The house was spacious but once behind the façade, everything was depressingly primitive. A tiny petrol generator provided only enough electricity for Tanaka-san’s laptop and lighting for two rooms. We showered in cold water in the dark, the ten of us used the one working toilet and we ate what the locals ate, i.e. the food was appalling. Breakfast was the only edible meal: flat bread, boiled eggs, cheese and yoghurt.
Most of our evenings were free and, after starving ourselves since the hard-boiled egg at breakfast, we would check out the good restaurants we’d noted while Tanaka-san was busy on his laptop editing the footage taken during the day. Then each night around midnight we would escort him to the pool satellite van for his ten-minute slot where he uploaded his story to his Japanese office for the morning news.
The JMC had flown into Kuwait, crossed the border and, when they finally set out for Samawah, we drove to the joint Dutch-Japanese base to film the historic footage of Japanese troops deploying for the first time in fifty years. Every Japanese TV crew, journalist and photographer with their horde of Iraqi fixers set up cameras around the entrance to the base, each team frantic to be the first to confirm the Japanese arrival. Tanaka-san told us that the first correspondent to report seeing the JMC would gain kudos for his channel. In the press world, breaking the news even thirty seconds earlier than a rival could make a career.
‘It is of the utmost importance to get the scoop,’ he informed me with his usual calm.
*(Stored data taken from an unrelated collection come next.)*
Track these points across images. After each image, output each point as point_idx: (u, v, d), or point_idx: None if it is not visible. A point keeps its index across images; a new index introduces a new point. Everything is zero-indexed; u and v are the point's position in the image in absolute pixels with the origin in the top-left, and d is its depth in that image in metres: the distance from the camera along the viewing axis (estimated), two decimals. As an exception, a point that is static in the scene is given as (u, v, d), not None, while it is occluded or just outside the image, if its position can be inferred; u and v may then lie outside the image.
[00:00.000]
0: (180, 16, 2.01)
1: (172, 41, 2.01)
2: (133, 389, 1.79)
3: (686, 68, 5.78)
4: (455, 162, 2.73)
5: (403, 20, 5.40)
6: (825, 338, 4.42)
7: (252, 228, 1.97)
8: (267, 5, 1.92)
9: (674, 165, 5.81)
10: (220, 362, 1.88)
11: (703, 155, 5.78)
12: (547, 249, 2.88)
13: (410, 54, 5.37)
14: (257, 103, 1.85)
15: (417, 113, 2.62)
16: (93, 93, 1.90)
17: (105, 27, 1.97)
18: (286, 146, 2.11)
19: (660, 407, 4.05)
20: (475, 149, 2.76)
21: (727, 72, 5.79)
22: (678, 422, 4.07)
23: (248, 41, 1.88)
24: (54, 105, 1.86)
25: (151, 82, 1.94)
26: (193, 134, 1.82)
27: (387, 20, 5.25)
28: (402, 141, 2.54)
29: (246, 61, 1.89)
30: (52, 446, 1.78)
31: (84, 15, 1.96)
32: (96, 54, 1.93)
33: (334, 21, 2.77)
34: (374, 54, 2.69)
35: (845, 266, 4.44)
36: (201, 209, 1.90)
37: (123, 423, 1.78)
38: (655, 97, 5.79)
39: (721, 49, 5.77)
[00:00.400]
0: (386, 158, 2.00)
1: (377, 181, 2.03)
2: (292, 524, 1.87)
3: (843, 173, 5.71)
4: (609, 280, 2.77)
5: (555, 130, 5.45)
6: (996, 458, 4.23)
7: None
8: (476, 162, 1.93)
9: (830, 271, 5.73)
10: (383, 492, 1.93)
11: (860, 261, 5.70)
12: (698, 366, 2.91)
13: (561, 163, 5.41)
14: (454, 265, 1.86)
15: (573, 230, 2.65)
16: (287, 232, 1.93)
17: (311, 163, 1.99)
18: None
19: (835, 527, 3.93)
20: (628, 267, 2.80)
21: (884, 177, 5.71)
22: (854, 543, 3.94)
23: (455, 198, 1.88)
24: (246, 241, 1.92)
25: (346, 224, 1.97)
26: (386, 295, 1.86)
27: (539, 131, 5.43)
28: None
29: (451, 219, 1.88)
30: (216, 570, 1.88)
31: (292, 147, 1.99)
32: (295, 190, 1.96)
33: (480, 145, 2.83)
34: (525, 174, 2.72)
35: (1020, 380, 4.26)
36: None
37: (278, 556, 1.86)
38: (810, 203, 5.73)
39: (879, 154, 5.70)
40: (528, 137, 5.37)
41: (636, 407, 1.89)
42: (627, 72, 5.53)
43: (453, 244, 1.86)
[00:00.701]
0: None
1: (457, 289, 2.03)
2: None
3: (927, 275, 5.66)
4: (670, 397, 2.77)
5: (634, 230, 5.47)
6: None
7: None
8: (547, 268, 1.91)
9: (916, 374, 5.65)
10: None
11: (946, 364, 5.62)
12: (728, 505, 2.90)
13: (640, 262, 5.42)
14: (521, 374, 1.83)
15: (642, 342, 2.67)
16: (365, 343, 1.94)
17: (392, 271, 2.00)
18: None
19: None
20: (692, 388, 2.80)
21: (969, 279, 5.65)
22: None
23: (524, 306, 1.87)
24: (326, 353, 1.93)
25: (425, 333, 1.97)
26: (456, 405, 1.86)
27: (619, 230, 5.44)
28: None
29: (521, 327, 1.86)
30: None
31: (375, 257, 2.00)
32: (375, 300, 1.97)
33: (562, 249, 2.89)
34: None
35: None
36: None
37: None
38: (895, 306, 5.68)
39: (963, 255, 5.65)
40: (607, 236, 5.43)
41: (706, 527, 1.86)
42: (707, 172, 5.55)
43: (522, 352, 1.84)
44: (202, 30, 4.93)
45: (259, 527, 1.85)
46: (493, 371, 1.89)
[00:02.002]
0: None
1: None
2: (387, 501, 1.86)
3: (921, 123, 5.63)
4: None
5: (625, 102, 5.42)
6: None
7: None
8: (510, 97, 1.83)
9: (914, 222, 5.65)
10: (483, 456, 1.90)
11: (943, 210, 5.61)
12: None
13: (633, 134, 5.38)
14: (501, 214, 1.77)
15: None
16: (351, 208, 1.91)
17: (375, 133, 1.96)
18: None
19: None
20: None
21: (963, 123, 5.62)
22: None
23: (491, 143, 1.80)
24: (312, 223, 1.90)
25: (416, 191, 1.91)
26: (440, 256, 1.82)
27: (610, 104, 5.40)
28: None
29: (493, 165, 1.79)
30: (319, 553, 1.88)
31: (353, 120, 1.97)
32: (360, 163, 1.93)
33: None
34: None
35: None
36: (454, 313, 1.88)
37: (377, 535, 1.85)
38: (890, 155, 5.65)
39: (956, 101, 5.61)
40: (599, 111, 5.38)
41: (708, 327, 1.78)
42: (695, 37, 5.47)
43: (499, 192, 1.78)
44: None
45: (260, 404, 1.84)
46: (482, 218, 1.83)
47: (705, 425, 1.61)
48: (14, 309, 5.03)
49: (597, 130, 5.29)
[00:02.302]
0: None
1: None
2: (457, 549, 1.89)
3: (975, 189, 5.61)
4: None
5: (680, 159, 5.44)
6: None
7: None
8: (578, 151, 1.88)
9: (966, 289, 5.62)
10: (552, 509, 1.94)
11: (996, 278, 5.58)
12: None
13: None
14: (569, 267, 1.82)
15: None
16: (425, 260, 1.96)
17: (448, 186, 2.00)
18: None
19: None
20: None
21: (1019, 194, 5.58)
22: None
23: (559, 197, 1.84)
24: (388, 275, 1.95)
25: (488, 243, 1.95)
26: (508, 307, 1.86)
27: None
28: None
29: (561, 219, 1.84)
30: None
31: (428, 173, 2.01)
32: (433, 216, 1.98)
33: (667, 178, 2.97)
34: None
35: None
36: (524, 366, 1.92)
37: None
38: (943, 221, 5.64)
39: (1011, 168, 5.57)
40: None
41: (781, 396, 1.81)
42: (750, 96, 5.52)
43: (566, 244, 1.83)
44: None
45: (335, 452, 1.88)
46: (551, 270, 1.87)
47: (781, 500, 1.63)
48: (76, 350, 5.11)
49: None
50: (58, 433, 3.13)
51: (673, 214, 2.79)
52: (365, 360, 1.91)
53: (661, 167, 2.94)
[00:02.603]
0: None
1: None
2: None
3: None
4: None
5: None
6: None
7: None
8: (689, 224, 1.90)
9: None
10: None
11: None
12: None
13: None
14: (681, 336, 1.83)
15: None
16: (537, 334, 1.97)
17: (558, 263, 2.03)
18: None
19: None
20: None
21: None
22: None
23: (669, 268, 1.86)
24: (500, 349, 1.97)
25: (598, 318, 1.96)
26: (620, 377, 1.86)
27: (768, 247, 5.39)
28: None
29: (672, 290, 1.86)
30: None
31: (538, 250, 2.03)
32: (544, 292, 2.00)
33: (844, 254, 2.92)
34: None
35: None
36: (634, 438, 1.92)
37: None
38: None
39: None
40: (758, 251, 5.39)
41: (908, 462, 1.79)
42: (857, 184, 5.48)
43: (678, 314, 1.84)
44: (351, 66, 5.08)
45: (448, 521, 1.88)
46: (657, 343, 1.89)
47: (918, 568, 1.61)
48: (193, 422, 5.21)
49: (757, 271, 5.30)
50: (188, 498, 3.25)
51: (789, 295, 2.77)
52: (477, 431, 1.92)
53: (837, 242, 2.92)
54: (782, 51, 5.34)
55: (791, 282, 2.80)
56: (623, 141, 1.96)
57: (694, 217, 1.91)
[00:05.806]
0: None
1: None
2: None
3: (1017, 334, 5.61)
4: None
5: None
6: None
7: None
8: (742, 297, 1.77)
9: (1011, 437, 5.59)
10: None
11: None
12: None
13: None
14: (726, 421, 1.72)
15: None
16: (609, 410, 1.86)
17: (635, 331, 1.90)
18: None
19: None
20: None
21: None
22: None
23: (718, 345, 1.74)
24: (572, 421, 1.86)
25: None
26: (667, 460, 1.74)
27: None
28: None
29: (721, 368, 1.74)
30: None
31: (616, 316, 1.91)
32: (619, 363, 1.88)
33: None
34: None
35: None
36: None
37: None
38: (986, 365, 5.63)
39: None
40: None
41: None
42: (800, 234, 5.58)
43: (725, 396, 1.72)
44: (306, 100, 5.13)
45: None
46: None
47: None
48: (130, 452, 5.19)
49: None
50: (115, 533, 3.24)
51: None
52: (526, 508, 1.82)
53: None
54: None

Only the way his eyes flickered to the satellite van hinted at his inner turmoil.
As the hunger for a scoop grew, the camera teams began to edge further and further up the road away from the camp. This was Iraq, so the JMC was two hours late.
The cameramen grew bored by late afternoon and started filming each other. Eight TV cameras covered the scramble around the tea urn delivered by the Dutch media liaison officer. I was impressed at how some of the reporters had dressed for the occasion. Several stepped out of air-conditioned SUVs wearing Indiana Jones outfits with safari vests and water canteens on their belts.